Many of the recommendations would require changes to state law, and some would come with a price tag. All told, the task force identified funding needs totaling more than $420 million over 20 years. Recommendations also include ways to hold private dam owners financially responsible for keeping their dams safe.
Continuing to underinvest in dam safety, the report stated, “is a violation of the public trust, a path that leads to tragic losses of property and life and is ultimately more expensive to Michiganders.”
Among the task force’s dozens of recommendations:
- Change state law to require surveillance and monitoring plans for all high and significant hazard dams.
- Create a revolving loan fund to provide money for dam improvements, maintenance and removal, along with a grant program for scoping or design of projects to fix or remove dams.

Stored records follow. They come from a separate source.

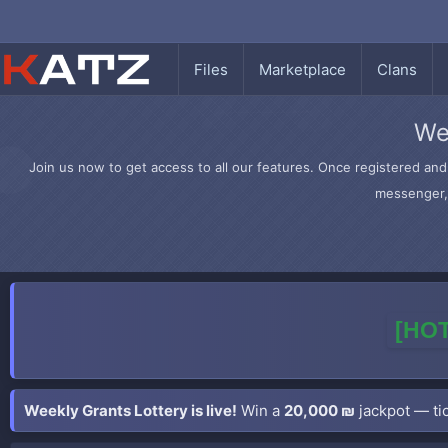
Files
Marketplace
Clans
We
Join us now to get access to all our features. Once registered and 
messenger, 
[HOT
Weekly Grants Lottery is live!
Win a
20,000 ₪
jackpot — tic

- Create an emergency fund so state officials can fix hazards at dams if the dam owner can’t or won’t pay for repairs.
- Find more money to “substantially enhance dam removal.”
- Require dam owners to prove they can pay to safely operate and maintain or remove their dam, and require them to have insurance that could cover the cost of a catastrophic failure.
- Increase inspection frequency for high and significant-hazard dams.
- Change state law to meet the federal standard for design floods, and increase the state’s authority to step in and address dam safety issues.
- A host of other changes to Michigan law to improve dam oversight and give state regulators access to information about federally-regulated dams that they currently lack.
You can read the full report here.
State leaders, the task force concluded, “must take meaningful action to advance all of the recommendations — the potential human and economic costs of business as usual are too great to ignore.”
In a statement Thursday, Liesl Clark, director of the state department of Environment, Great Lakes and Energy, said the agency is “moving forward with changes we can make.” That includes hiring three dam safety engineers.
But many of the task force’s recommendations require legislative action. Task force member Bryan Burroughs, executive director of Michigan Trout Unlimited, a conservation group, said he expects the recommendations to serve as a template for future legislation.
Action, he said, is “imperative.”
“This problem has been evolving and getting worse for a long time,” Burroughs said. “If we can’t decide to get on top of this problem and start working on it now, shame on everybody later when a couple years from now another dam goes and somebody loses their life.”’
In a statement, Senate Environmental Quality Committee Chairperson Rick Outman said he’s “eager” to review the recommendations “so we can work together to make sure something like this never happens again.”
Whitmer convened the task force last year, after the Edenville and Sanford dams collapsed May 19 amid heavy rainfall following years of warnings from federal and state regulators that Edenville’s spillway could not withstand a large flood.
The failures devastated the Midland area, flooding downstream communities and forcing 11,000 people to evacuate, while causing $200 million in damages to more than 2,500 structures.
Michigan regulators had taken control of the Edenville dam in September 2018, after the Federal Energy Regulatory Commission revoked the permit dam operator, Boyce Hydro, LLC, to generate power. That decision followed decades of increasingly stern warnings to Boyce that it needed to bring the dam into compliance with federal flood safety standards.
Because Michigan’s dam safety standards are half as strong as the federal standard for high-hazard dams like Edenville, that created new problems. State regulators weren’t sure whether Edenville met the state’s threshold. The dam failed while they were awaiting a report that later concluded Edenville fell short of Michigan’s standards.
State task force members indicated other dams pose pressing safety concerns of their own. Michigan’s more than 2,600 dams represent “an aging inventory that requires comprehensive and immediate attention,” they wrote.
The report’s general thrust is similar to that of an October report by an independent review team with the Association of State Dam Safety Officials. That group concluded that Michigan’s dam safety program is underfunded, understaffed, and suffers from a “culture of minimal enforcement.”